Editorial

Three Small Words

A beach parking sticker is a valuable commodity on the East End, so it was not surprising last month when the East Hampton Town Board announced that it was considering making changes to its regulations governing beach parking permits.

The issue is simple enough. The permits go with the vehicle, so if a resident sold his car to someone from out of town, there would be nothing stopping that person from keeping the sticker on the vehicle and avoiding having to pay a non-resident parking fee.

Requiring those parking permits to be renewed at least once every five years would greatly reduce the chance of that happening, town officials reasoned. And that’s well and good.

But after a hearing on the proposal last week, the town board adopted an updated law that contained a small, but significant, change: Three words, “free of charge,” were stricken from the code.

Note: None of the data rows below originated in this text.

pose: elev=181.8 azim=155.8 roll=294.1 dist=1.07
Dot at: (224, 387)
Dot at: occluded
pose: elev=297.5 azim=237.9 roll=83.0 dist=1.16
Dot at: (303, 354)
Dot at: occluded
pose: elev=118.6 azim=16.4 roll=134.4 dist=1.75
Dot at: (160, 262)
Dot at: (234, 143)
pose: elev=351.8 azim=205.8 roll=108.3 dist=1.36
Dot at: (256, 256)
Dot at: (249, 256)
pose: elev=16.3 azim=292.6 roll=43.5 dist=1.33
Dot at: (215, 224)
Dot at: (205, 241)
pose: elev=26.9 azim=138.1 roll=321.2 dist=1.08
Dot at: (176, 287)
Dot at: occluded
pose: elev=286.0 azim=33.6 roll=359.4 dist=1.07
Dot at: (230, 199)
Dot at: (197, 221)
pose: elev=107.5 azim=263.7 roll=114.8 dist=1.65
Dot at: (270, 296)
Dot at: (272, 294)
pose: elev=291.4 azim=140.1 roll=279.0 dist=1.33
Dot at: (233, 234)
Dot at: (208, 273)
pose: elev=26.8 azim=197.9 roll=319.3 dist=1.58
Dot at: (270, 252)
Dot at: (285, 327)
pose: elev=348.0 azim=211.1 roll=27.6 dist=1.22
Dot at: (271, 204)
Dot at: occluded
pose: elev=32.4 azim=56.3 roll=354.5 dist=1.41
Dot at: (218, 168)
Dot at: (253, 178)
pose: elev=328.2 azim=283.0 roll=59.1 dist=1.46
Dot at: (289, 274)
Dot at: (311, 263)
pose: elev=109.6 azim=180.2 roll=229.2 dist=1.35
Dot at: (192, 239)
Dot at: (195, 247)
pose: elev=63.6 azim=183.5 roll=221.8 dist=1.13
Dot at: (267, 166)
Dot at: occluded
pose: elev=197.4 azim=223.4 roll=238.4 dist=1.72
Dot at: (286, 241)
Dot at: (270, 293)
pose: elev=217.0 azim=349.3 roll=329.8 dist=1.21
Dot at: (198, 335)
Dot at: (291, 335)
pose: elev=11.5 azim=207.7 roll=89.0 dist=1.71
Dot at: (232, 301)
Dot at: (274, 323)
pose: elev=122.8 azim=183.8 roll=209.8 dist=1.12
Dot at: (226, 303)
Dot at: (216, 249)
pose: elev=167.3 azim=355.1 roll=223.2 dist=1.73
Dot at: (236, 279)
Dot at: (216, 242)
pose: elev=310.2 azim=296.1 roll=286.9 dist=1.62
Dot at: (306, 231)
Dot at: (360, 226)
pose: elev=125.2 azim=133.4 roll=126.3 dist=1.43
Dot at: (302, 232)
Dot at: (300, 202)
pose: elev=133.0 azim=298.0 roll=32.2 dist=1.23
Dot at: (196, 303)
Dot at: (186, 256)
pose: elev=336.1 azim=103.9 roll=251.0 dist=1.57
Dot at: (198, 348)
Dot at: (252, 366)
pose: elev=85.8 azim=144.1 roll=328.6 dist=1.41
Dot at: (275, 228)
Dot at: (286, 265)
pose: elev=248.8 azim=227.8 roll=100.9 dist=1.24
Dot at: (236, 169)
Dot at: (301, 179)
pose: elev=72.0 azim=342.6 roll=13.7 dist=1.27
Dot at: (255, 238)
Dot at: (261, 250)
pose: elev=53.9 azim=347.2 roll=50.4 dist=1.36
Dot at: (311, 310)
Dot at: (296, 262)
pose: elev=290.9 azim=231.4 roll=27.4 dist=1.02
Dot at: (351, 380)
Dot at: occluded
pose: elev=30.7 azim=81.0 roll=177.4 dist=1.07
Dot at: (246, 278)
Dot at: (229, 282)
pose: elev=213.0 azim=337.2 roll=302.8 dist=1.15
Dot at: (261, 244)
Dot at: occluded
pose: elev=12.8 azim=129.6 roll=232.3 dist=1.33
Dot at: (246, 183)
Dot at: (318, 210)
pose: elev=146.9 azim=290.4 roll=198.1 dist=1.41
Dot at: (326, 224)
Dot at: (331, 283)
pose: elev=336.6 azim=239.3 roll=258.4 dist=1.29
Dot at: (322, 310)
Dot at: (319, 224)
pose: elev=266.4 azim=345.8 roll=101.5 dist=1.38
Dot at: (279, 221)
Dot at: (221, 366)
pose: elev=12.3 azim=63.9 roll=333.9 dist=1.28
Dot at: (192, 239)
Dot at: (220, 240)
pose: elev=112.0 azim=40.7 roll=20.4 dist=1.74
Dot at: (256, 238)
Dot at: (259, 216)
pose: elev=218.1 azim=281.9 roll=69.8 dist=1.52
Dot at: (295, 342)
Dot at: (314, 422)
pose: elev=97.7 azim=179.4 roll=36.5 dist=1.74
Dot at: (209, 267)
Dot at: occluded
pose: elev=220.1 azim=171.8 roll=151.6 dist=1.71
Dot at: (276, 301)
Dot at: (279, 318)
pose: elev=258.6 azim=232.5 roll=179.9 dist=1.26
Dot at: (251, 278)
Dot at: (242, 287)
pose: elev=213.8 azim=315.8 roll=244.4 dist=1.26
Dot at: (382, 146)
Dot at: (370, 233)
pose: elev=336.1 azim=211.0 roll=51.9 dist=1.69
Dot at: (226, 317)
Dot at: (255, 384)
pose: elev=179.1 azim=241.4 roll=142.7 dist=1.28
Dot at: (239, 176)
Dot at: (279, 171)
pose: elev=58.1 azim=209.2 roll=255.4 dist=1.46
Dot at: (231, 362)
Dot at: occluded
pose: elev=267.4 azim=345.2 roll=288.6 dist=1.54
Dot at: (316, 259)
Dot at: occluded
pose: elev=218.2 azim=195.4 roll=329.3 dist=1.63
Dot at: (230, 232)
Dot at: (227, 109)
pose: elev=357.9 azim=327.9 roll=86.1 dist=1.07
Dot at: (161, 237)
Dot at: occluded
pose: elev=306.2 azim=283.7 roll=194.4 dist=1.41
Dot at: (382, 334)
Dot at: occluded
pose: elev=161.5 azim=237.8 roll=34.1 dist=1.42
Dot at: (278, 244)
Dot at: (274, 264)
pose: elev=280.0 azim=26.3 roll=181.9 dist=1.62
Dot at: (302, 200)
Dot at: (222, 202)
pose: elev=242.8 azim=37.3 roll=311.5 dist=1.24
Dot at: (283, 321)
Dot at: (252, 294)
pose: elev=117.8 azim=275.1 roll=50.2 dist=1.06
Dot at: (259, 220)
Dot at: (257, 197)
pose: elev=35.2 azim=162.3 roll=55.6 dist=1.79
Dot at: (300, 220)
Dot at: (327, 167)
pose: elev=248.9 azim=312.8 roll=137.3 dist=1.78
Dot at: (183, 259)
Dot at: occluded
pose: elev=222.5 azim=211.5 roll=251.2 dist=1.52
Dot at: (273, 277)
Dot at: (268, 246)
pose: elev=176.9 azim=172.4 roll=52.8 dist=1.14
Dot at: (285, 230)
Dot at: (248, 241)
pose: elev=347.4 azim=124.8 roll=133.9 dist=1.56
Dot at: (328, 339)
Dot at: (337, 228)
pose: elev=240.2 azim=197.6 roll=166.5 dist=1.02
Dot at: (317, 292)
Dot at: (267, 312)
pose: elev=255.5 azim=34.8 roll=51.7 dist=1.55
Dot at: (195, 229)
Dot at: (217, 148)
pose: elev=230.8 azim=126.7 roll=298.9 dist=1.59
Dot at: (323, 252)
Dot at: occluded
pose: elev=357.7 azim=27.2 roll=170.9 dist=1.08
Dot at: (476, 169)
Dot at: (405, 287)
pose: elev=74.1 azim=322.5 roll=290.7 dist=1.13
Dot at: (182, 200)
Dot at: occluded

While a town spokeswoman insisted this week there were no plans afoot to begin charging for beach parking permits, it is an unsettling move. First, because East Hampton Town residents take their free beach access seriously, and second because the town board was obviously trying to avoid stirring up a controversy over the matter.

In an age when local governments, faced with New York State’s tax cap, are forced to look for new sources of revenue, beach parking is a tempting source for fees. Look no farther than Southampton Town, where officials have long prided themselves on holding the line on property taxes, and resident permits now cost $40 apiece.

Ask anyone you meet in East Hampton and they’ll be able to tell you that the Dongan Patent guarantees beach access to town residents. During the fiscal crisis a decade ago, when the town board sought to raise revenue by charging for beach parking permits, it heard loud and clear from residents that it would not be tolerated.

The current town board would do well to keep that in mind and restore those three little words to the code.